- _Texto apresentado_
════════════════════

BRASIL, O ELO PERDIDO
O
ano de 2014 está perdido para a indústria, anunciou a Fiesp em abril,
oito meses antes do fim do período, aparentemente sem surpreender
ninguém. O índice de confiança dos empresários do setor medido pela FGV
caiu para menos de 100 pontos, o mesmo nível atingido na grande
depressão mundial de 2009.
Dificuldades (e avanços) acumularam-se
nos últimos anos, mas as principais agruras do setor vêm de décadas
atrás. Estudos recentes apontam uma das consequências da crise crônica
da indústria: o Brasil distanciou-se dos padrões internacionais e hoje,
exceto no caso de algumas empresas, é um elo partido das grandes cadeias
de fornecimento globais, também chamadas de cadeias produtivas ou de
valor. A situação é preocupante, mas o País tem condições de resolvê-la,
asseguram as análises.
Uma cadeia de fornecimento global é o
conjunto de empresas de diferentes países envolvidos nas diversas etapas
de produção de um bem ou serviço, da produção ao marketing e à
distribuição. O Ford Escort produzido em 1981 na Europa com peças de
várias procedências é considerado o primeiro carro mundial fabricado
nesse sistema. O iPhone e o iPad são exemplos recentes de utilização da
mesma lógica de suprimento.
Ficar fora dessas redes mundiais de
suprimento equivale a apartar-se do mundo industrial e econômico
contemporâneo, porque elas “baratearam enormemente os custos e
aumentaram a eficiência dos sistemas da produção manufatureira”, explica
o Instituto de Estudos para o Desenvolvimento Industrial. Mas
“participar das cadeias globais é para quem pode, não para quem quer”,
diz Mario Bernardini, diretor de competitividade da Associação
Brasileira da Indústria de Máquinas e Equipamentos, a entidade
responsável pela mobilização, há um mês, de 21 associações empresariais
para pressionar o governo federal por medidas de apoio à indústria de
transformação. As reivindicações abrangem
câmbio, juros, carga tributária, concorrência de produtos importados,
desoneração de investimentos, indexação de preços, custo de energia e
infraestrutura.
O conjunto de problemas considerados
sistêmicos expressos na pauta encaminhada pela Abimaq explica em parte a
inserção reduzida da indústria local nas cadeias globais e o baixo
valor agregado nas transações do País com o mundo. A Organização para a
Cooperação e Desenvolvimento Econômico e a Organização Mundial do
Comércio consideram o Brasil uma das economias com menor valor
adicionado de itens importados nas suas exportações, da ordem de 10%.

════════════════════

- _Dados da tarefa_
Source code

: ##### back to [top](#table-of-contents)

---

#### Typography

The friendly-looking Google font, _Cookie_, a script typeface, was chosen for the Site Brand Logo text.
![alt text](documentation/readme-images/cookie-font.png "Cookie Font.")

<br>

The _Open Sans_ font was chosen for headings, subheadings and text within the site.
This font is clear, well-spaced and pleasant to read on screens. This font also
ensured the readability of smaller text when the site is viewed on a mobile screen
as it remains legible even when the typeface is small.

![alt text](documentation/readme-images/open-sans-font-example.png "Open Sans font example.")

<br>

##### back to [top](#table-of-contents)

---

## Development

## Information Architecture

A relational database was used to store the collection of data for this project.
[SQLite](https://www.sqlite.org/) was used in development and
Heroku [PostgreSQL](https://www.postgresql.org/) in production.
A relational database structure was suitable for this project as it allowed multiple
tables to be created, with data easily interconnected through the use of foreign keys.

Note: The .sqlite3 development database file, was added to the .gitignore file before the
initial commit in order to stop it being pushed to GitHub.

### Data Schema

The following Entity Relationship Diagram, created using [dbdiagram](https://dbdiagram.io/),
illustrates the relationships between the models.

════════════════════

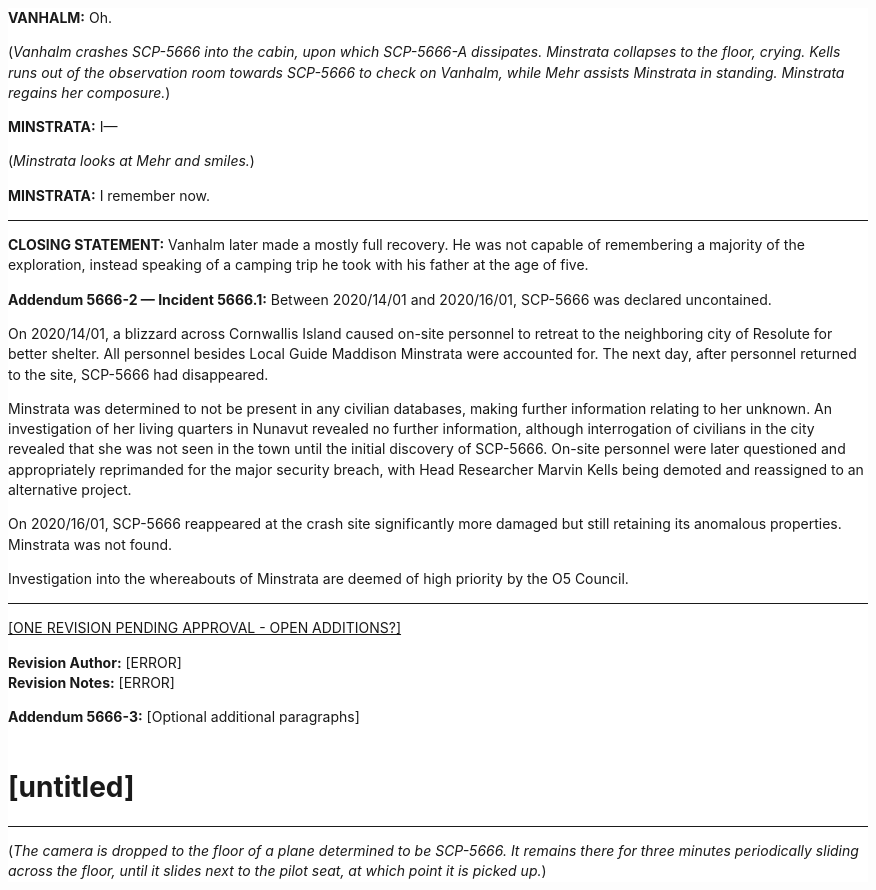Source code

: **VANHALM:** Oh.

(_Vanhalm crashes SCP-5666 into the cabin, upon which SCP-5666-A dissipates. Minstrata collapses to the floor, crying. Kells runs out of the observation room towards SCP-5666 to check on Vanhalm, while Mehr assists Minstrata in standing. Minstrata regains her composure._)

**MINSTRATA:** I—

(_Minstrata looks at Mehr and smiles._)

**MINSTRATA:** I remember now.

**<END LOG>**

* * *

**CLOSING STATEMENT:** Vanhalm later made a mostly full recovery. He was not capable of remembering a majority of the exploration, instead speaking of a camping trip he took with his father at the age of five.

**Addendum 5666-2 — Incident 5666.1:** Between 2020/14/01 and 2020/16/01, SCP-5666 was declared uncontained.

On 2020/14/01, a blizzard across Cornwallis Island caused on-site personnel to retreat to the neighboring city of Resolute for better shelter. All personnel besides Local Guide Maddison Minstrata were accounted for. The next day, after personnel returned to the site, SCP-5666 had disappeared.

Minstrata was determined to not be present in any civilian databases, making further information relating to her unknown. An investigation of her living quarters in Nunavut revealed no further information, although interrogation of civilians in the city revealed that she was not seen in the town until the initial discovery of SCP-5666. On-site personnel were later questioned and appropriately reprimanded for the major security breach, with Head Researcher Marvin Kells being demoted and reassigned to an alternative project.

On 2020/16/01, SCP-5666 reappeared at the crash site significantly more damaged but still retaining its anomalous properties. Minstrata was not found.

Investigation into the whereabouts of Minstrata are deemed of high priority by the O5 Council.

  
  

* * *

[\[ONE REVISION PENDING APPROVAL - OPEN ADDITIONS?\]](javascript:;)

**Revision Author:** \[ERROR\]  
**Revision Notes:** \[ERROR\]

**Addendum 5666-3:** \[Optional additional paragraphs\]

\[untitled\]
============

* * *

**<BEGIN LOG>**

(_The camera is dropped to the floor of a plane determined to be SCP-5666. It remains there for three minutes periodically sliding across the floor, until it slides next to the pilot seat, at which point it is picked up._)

════════════════════

- _Aplicando a leitura_
- A) Extraia do texto sobre a indústria brasileira o trecho entre "BRASIL, O ELO" e "mundial de 2009.", inclusive, sem alterar nenhuma palavra.
- B) Coloque em uma lista numerada as linhas dos registros entre a que contém "## Development" e a que contém "illustrates the relationships", inclusive, deixando de fora as linhas em branco.
O texto e os registros não têm nenhuma relação entre si.

- _Respostas escritas_
- A)
BRASIL, O ELO PERDIDO
O
ano de 2014 está perdido para a indústria, anunciou a Fiesp em abril,
oito meses antes do fim do período, aparentemente sem surpreender
ninguém. O índice de confiança dos empresários do setor medido pela FGV
caiu para menos de 100 pontos, o mesmo nível atingido na grande
depressão mundial de 2009.

- B)
1. ## Development
2. ## Information Architecture
3. A relational database was used to store the collection of data for this project.
4. [SQLite](https://www.sqlite.org/) was used in development and
5. Heroku [PostgreSQL](https://www.postgresql.org/) in production.
6. A relational database structure was suitable for this project as it allowed multiple
7. tables to be created, with data easily interconnected through the use of foreign keys.
8. Note: The .sqlite3 development database file, was added to the .gitignore file before the
9. initial commit in order to stop it being pushed to GitHub.
10. ### Data Schema
11. The following Entity Relationship Diagram, created using [dbdiagram](https://dbdiagram.io/),
12. illustrates the relationships between the models.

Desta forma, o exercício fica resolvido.